I am just so very grateful you chose to partake in this. To be honest, I felt foolish after having posted mine... but when the stories started pouring in, I could do nothing but sit, cry, and feel this sense of love so big, I was in disbelief. You are wonderful. You are inspiring. Don't let anyone tell you otherwise, for what you have in you--your word, your soul, your actions--is a gift. Perhaps you will--or maybe already do--regret posting this, but I think if it could be an inspiration to even a single person, then that is something absolutely remarkable. I truly believe having the power to touch people is the greatest result and gift. So I thank you for touching me, and for keeping my eyes open to the insane good in people.
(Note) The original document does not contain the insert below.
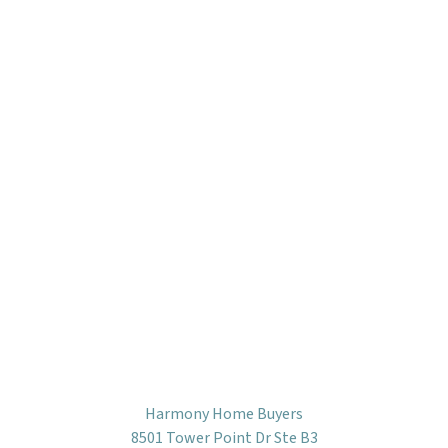
Harmony Home Buyers
8501 Tower Point Dr Ste B3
You've been through so much in your life... to keep wanting to be hopeful and to keep wanting to try for bigger and better things... it's amazing. Shamefully, I'll admit that sometimes I don't see the point in hoping or trying. However, it's because I felt alone... sometimes, it's so easy for me to feel like the only one struggling, because so many have built farces and masks and facades that keep everyone separate. Perhaps these walls are also the culprits sometimes in how we feel dysfunctional feeling some of these sorrows. So I thank you for reminding me that hoping is the greatest thing I can do--the best thing I can keep striving for. I really, really appreciate that. More than you'll probably ever know. and just, wow, you are an amazing person. I really hope things continue to get better, and I sincerely hope your light keeps burning strong and stable.